▶ _Exercise directions_: An exact copy of the listing below is the answer, with the pictures removed.

▶ _Extracted data_:
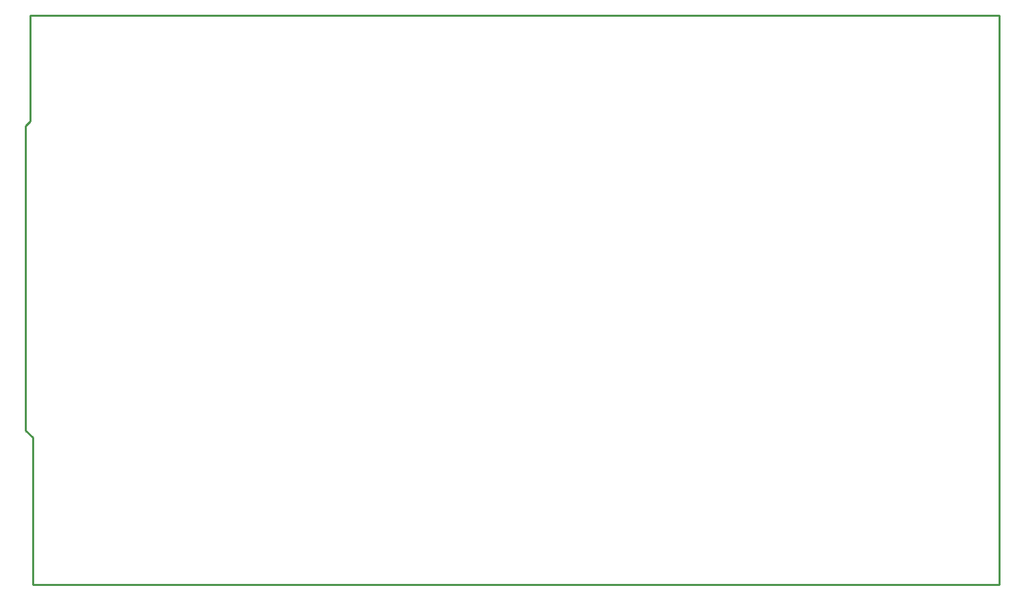
<source format=gko>
%FSLAX24Y24*%
%MOMM*%
%SFA1B1*%

%IPPOS*%
%ADD10C,0.253999*%
%LNpcb1-1*%
%LPD*%
G54D10*
X-999Y0D02*
X1219999D01*
X-999D02*
Y185999D01*
X-9999Y194999D02*
X-999Y185999D01*
X-9999Y194999D02*
Y579999D01*
X-3999Y585999*
Y719999*
X1219999*
Y0D02*
Y719999D01*
X-999Y0D02*
Y185999D01*
X-9999Y194999D02*
X-999Y185999D01*
X-9999Y194999D02*
Y579999D01*
X-3999Y585999*
Y719999*
X1219999*
Y0D02*
Y719999D01*
X-999Y0D02*
X1219999D01*
M02*
</source>
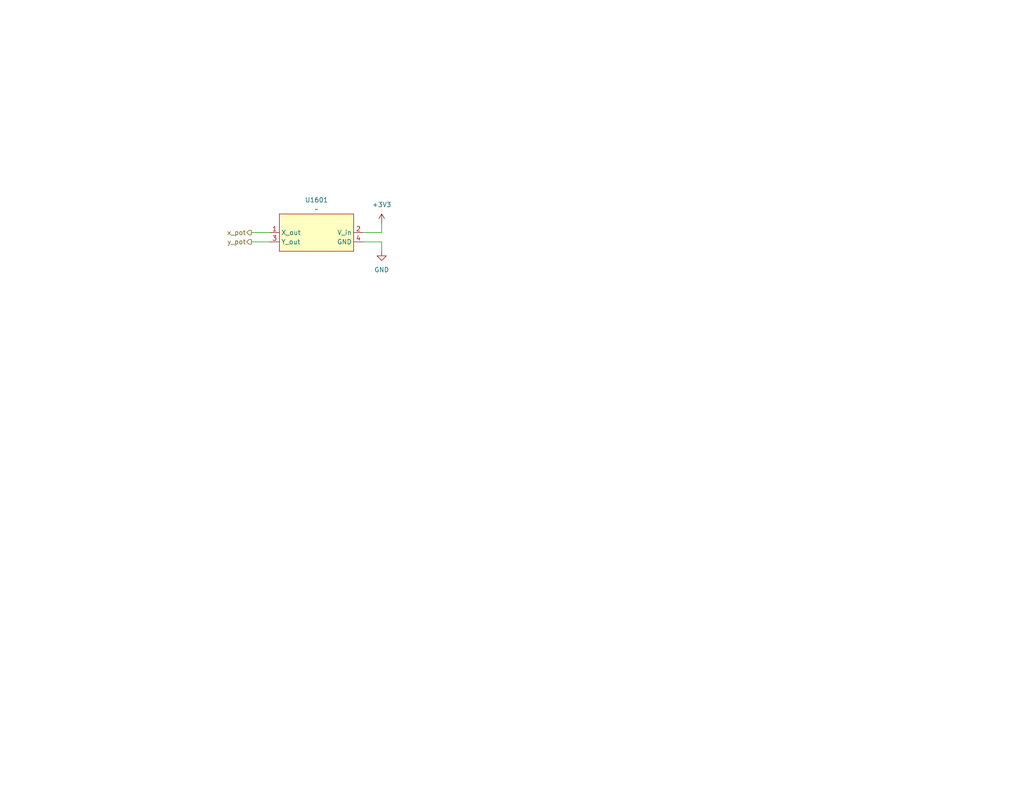
<source format=kicad_sch>
(kicad_sch
	(version 20250114)
	(generator "eeschema")
	(generator_version "9.0")
	(uuid "2462629f-6b3e-4aef-a594-e9d56e58ed85")
	(paper "USLetter")
	
	(wire
		(pts
			(xy 104.14 63.5) (xy 104.14 60.96)
		)
		(stroke
			(width 0)
			(type default)
		)
		(uuid "06fc279f-bb61-4538-80fe-ebda69ef2842")
	)
	(wire
		(pts
			(xy 99.06 63.5) (xy 104.14 63.5)
		)
		(stroke
			(width 0)
			(type default)
		)
		(uuid "11d0555a-01e6-4c67-8bd9-a12cc3ec6b31")
	)
	(wire
		(pts
			(xy 104.14 66.04) (xy 99.06 66.04)
		)
		(stroke
			(width 0)
			(type default)
		)
		(uuid "2ad129ce-0202-4c65-940e-52a6841b0433")
	)
	(wire
		(pts
			(xy 68.58 63.5) (xy 73.66 63.5)
		)
		(stroke
			(width 0)
			(type default)
		)
		(uuid "4b853c31-bac6-44fb-9eea-fdb2a24a45eb")
	)
	(wire
		(pts
			(xy 104.14 68.58) (xy 104.14 66.04)
		)
		(stroke
			(width 0)
			(type default)
		)
		(uuid "717827f5-3904-4678-add1-868917341ebb")
	)
	(wire
		(pts
			(xy 68.58 66.04) (xy 73.66 66.04)
		)
		(stroke
			(width 0)
			(type default)
		)
		(uuid "fb1823ed-a4cc-4a87-9d9d-a38cc62efe2f")
	)
	(hierarchical_label "y_pot"
		(shape output)
		(at 68.58 66.04 180)
		(effects
			(font
				(size 1.27 1.27)
			)
			(justify right)
		)
		(uuid "3aeca771-ea3f-4ef8-8dc2-4990b13ca0e2")
	)
	(hierarchical_label "x_pot"
		(shape output)
		(at 68.58 63.5 180)
		(effects
			(font
				(size 1.27 1.27)
			)
			(justify right)
		)
		(uuid "b945fefd-2f26-4a4b-8982-da74cc64dce4")
	)
	(symbol
		(lib_id "osdb:COM-09426")
		(at 86.36 63.5 0)
		(unit 1)
		(exclude_from_sim no)
		(in_bom yes)
		(on_board yes)
		(dnp no)
		(fields_autoplaced yes)
		(uuid "6d839133-b1ef-46f7-aa71-685b35d7c4f5")
		(property "Reference" "U1501"
			(at 86.36 54.61 0)
			(effects
				(font
					(size 1.27 1.27)
				)
			)
		)
		(property "Value" "~"
			(at 86.36 57.15 0)
			(effects
				(font
					(size 1.27 1.27)
				)
			)
		)
		(property "Footprint" "osdb:COM-09426"
			(at 86.36 63.5 0)
			(effects
				(font
					(size 1.27 1.27)
				)
				(hide yes)
			)
		)
		(property "Datasheet" ""
			(at 86.36 63.5 0)
			(effects
				(font
					(size 1.27 1.27)
				)
				(hide yes)
			)
		)
		(property "Description" ""
			(at 86.36 63.5 0)
			(effects
				(font
					(size 1.27 1.27)
				)
				(hide yes)
			)
		)
		(pin "2"
			(uuid "a90b5012-607e-4964-82d0-19d2389332c5")
		)
		(pin "4"
			(uuid "a9b4b5b3-0a30-46ac-93ff-6d13311da9b6")
		)
		(pin "1"
			(uuid "a298c8dd-eee9-43bd-8804-78bfaa6117db")
		)
		(pin "3"
			(uuid "c048e753-f904-4721-a610-e9e4f92ef6de")
		)
		(instances
			(project ""
				(path "/64a35719-70ce-4bea-be36-7f0da599755f/a6c36aed-acc7-4aeb-be6a-8df5130198de"
					(reference "U1601")
					(unit 1)
				)
				(path "/64a35719-70ce-4bea-be36-7f0da599755f/f99ea653-1615-4a19-a902-af0e6be93008"
					(reference "U1501")
					(unit 1)
				)
			)
		)
	)
	(symbol
		(lib_id "power:+3V3")
		(at 104.14 60.96 0)
		(unit 1)
		(exclude_from_sim no)
		(in_bom yes)
		(on_board yes)
		(dnp no)
		(fields_autoplaced yes)
		(uuid "7c8c7e4a-2908-4dcf-84b3-fb1f89edde93")
		(property "Reference" "#PWR01501"
			(at 104.14 64.77 0)
			(effects
				(font
					(size 1.27 1.27)
				)
				(hide yes)
			)
		)
		(property "Value" "+3V3"
			(at 104.14 55.88 0)
			(effects
				(font
					(size 1.27 1.27)
				)
			)
		)
		(property "Footprint" ""
			(at 104.14 60.96 0)
			(effects
				(font
					(size 1.27 1.27)
				)
				(hide yes)
			)
		)
		(property "Datasheet" ""
			(at 104.14 60.96 0)
			(effects
				(font
					(size 1.27 1.27)
				)
				(hide yes)
			)
		)
		(property "Description" "Power symbol creates a global label with name \"+3V3\""
			(at 104.14 60.96 0)
			(effects
				(font
					(size 1.27 1.27)
				)
				(hide yes)
			)
		)
		(pin "1"
			(uuid "c25d534c-b237-4348-9df0-89f4512d16ed")
		)
		(instances
			(project ""
				(path "/64a35719-70ce-4bea-be36-7f0da599755f/a6c36aed-acc7-4aeb-be6a-8df5130198de"
					(reference "#PWR01601")
					(unit 1)
				)
				(path "/64a35719-70ce-4bea-be36-7f0da599755f/f99ea653-1615-4a19-a902-af0e6be93008"
					(reference "#PWR01501")
					(unit 1)
				)
			)
		)
	)
	(symbol
		(lib_id "power:GND")
		(at 104.14 68.58 0)
		(unit 1)
		(exclude_from_sim no)
		(in_bom yes)
		(on_board yes)
		(dnp no)
		(fields_autoplaced yes)
		(uuid "d5a61f7a-8243-4cd4-af2f-9d1ffe40e9ce")
		(property "Reference" "#PWR01502"
			(at 104.14 74.93 0)
			(effects
				(font
					(size 1.27 1.27)
				)
				(hide yes)
			)
		)
		(property "Value" "GND"
			(at 104.14 73.66 0)
			(effects
				(font
					(size 1.27 1.27)
				)
			)
		)
		(property "Footprint" ""
			(at 104.14 68.58 0)
			(effects
				(font
					(size 1.27 1.27)
				)
				(hide yes)
			)
		)
		(property "Datasheet" ""
			(at 104.14 68.58 0)
			(effects
				(font
					(size 1.27 1.27)
				)
				(hide yes)
			)
		)
		(property "Description" "Power symbol creates a global label with name \"GND\" , ground"
			(at 104.14 68.58 0)
			(effects
				(font
					(size 1.27 1.27)
				)
				(hide yes)
			)
		)
		(pin "1"
			(uuid "c360634c-ecaf-4aa5-bf94-8a3e45f31b18")
		)
		(instances
			(project ""
				(path "/64a35719-70ce-4bea-be36-7f0da599755f/a6c36aed-acc7-4aeb-be6a-8df5130198de"
					(reference "#PWR01602")
					(unit 1)
				)
				(path "/64a35719-70ce-4bea-be36-7f0da599755f/f99ea653-1615-4a19-a902-af0e6be93008"
					(reference "#PWR01502")
					(unit 1)
				)
			)
		)
	)
)

</source>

▶ _Problem solution_:
<source format=gko>
%FSLAX24Y24*%
%MOMM*%
%SFA1B1*%

%IPPOS*%
%ADD10C,0.253999*%
%LNpcb1-1*%
%LPD*%
G54D10*
X-999Y0D02*
X1219999D01*
X-999D02*
Y185999D01*
X-9999Y194999D02*
X-999Y185999D01*
X-9999Y194999D02*
Y579999D01*
X-3999Y585999*
Y719999*
X1219999*
Y0D02*
Y719999D01*
X-999Y0D02*
Y185999D01*
X-9999Y194999D02*
X-999Y185999D01*
X-9999Y194999D02*
Y579999D01*
X-3999Y585999*
Y719999*
X1219999*
Y0D02*
Y719999D01*
X-999Y0D02*
X1219999D01*
M02*
</source>
<source format=kicad_sch>
(kicad_sch
	(version 20250114)
	(generator "eeschema")
	(generator_version "9.0")
	(uuid "2462629f-6b3e-4aef-a594-e9d56e58ed85")
	(paper "USLetter")
	
	(wire
		(pts
			(xy 104.14 63.5) (xy 104.14 60.96)
		)
		(stroke
			(width 0)
			(type default)
		)
		(uuid "06fc279f-bb61-4538-80fe-ebda69ef2842")
	)
	(wire
		(pts
			(xy 99.06 63.5) (xy 104.14 63.5)
		)
		(stroke
			(width 0)
			(type default)
		)
		(uuid "11d0555a-01e6-4c67-8bd9-a12cc3ec6b31")
	)
	(wire
		(pts
			(xy 104.14 66.04) (xy 99.06 66.04)
		)
		(stroke
			(width 0)
			(type default)
		)
		(uuid "2ad129ce-0202-4c65-940e-52a6841b0433")
	)
	(wire
		(pts
			(xy 68.58 63.5) (xy 73.66 63.5)
		)
		(stroke
			(width 0)
			(type default)
		)
		(uuid "4b853c31-bac6-44fb-9eea-fdb2a24a45eb")
	)
	(wire
		(pts
			(xy 104.14 68.58) (xy 104.14 66.04)
		)
		(stroke
			(width 0)
			(type default)
		)
		(uuid "717827f5-3904-4678-add1-868917341ebb")
	)
	(wire
		(pts
			(xy 68.58 66.04) (xy 73.66 66.04)
		)
		(stroke
			(width 0)
			(type default)
		)
		(uuid "fb1823ed-a4cc-4a87-9d9d-a38cc62efe2f")
	)
	(hierarchical_label "y_pot"
		(shape output)
		(at 68.58 66.04 180)
		(effects
			(font
				(size 1.27 1.27)
			)
			(justify right)
		)
		(uuid "3aeca771-ea3f-4ef8-8dc2-4990b13ca0e2")
	)
	(hierarchical_label "x_pot"
		(shape output)
		(at 68.58 63.5 180)
		(effects
			(font
				(size 1.27 1.27)
			)
			(justify right)
		)
		(uuid "b945fefd-2f26-4a4b-8982-da74cc64dce4")
	)
	(symbol
		(lib_id "osdb:COM-09426")
		(at 86.36 63.5 0)
		(unit 1)
		(exclude_from_sim no)
		(in_bom yes)
		(on_board yes)
		(dnp no)
		(fields_autoplaced yes)
		(uuid "6d839133-b1ef-46f7-aa71-685b35d7c4f5")
		(property "Reference" "U1501"
			(at 86.36 54.61 0)
			(effects
				(font
					(size 1.27 1.27)
				)
			)
		)
		(property "Value" "~"
			(at 86.36 57.15 0)
			(effects
				(font
					(size 1.27 1.27)
				)
			)
		)
		(property "Footprint" "osdb:COM-09426"
			(at 86.36 63.5 0)
			(effects
				(font
					(size 1.27 1.27)
				)
				(hide yes)
			)
		)
		(property "Datasheet" ""
			(at 86.36 63.5 0)
			(effects
				(font
					(size 1.27 1.27)
				)
				(hide yes)
			)
		)
		(property "Description" ""
			(at 86.36 63.5 0)
			(effects
				(font
					(size 1.27 1.27)
				)
				(hide yes)
			)
		)
		(pin "2"
			(uuid "a90b5012-607e-4964-82d0-19d2389332c5")
		)
		(pin "4"
			(uuid "a9b4b5b3-0a30-46ac-93ff-6d13311da9b6")
		)
		(pin "1"
			(uuid "a298c8dd-eee9-43bd-8804-78bfaa6117db")
		)
		(pin "3"
			(uuid "c048e753-f904-4721-a610-e9e4f92ef6de")
		)
		(instances
			(project ""
				(path "/64a35719-70ce-4bea-be36-7f0da599755f/a6c36aed-acc7-4aeb-be6a-8df5130198de"
					(reference "U1601")
					(unit 1)
				)
				(path "/64a35719-70ce-4bea-be36-7f0da599755f/f99ea653-1615-4a19-a902-af0e6be93008"
					(reference "U1501")
					(unit 1)
				)
			)
		)
	)
	(symbol
		(lib_id "power:+3V3")
		(at 104.14 60.96 0)
		(unit 1)
		(exclude_from_sim no)
		(in_bom yes)
		(on_board yes)
		(dnp no)
		(fields_autoplaced yes)
		(uuid "7c8c7e4a-2908-4dcf-84b3-fb1f89edde93")
		(property "Reference" "#PWR01501"
			(at 104.14 64.77 0)
			(effects
				(font
					(size 1.27 1.27)
				)
				(hide yes)
			)
		)
		(property "Value" "+3V3"
			(at 104.14 55.88 0)
			(effects
				(font
					(size 1.27 1.27)
				)
			)
		)
		(property "Footprint" ""
			(at 104.14 60.96 0)
			(effects
				(font
					(size 1.27 1.27)
				)
				(hide yes)
			)
		)
		(property "Datasheet" ""
			(at 104.14 60.96 0)
			(effects
				(font
					(size 1.27 1.27)
				)
				(hide yes)
			)
		)
		(property "Description" "Power symbol creates a global label with name \"+3V3\""
			(at 104.14 60.96 0)
			(effects
				(font
					(size 1.27 1.27)
				)
				(hide yes)
			)
		)
		(pin "1"
			(uuid "c25d534c-b237-4348-9df0-89f4512d16ed")
		)
		(instances
			(project ""
				(path "/64a35719-70ce-4bea-be36-7f0da599755f/a6c36aed-acc7-4aeb-be6a-8df5130198de"
					(reference "#PWR01601")
					(unit 1)
				)
				(path "/64a35719-70ce-4bea-be36-7f0da599755f/f99ea653-1615-4a19-a902-af0e6be93008"
					(reference "#PWR01501")
					(unit 1)
				)
			)
		)
	)
	(symbol
		(lib_id "power:GND")
		(at 104.14 68.58 0)
		(unit 1)
		(exclude_from_sim no)
		(in_bom yes)
		(on_board yes)
		(dnp no)
		(fields_autoplaced yes)
		(uuid "d5a61f7a-8243-4cd4-af2f-9d1ffe40e9ce")
		(property "Reference" "#PWR01502"
			(at 104.14 74.93 0)
			(effects
				(font
					(size 1.27 1.27)
				)
				(hide yes)
			)
		)
		(property "Value" "GND"
			(at 104.14 73.66 0)
			(effects
				(font
					(size 1.27 1.27)
				)
			)
		)
		(property "Footprint" ""
			(at 104.14 68.58 0)
			(effects
				(font
					(size 1.27 1.27)
				)
				(hide yes)
			)
		)
		(property "Datasheet" ""
			(at 104.14 68.58 0)
			(effects
				(font
					(size 1.27 1.27)
				)
				(hide yes)
			)
		)
		(property "Description" "Power symbol creates a global label with name \"GND\" , ground"
			(at 104.14 68.58 0)
			(effects
				(font
					(size 1.27 1.27)
				)
				(hide yes)
			)
		)
		(pin "1"
			(uuid "c360634c-ecaf-4aa5-bf94-8a3e45f31b18")
		)
		(instances
			(project ""
				(path "/64a35719-70ce-4bea-be36-7f0da599755f/a6c36aed-acc7-4aeb-be6a-8df5130198de"
					(reference "#PWR01602")
					(unit 1)
				)
				(path "/64a35719-70ce-4bea-be36-7f0da599755f/f99ea653-1615-4a19-a902-af0e6be93008"
					(reference "#PWR01502")
					(unit 1)
				)
			)
		)
	)
)

</source>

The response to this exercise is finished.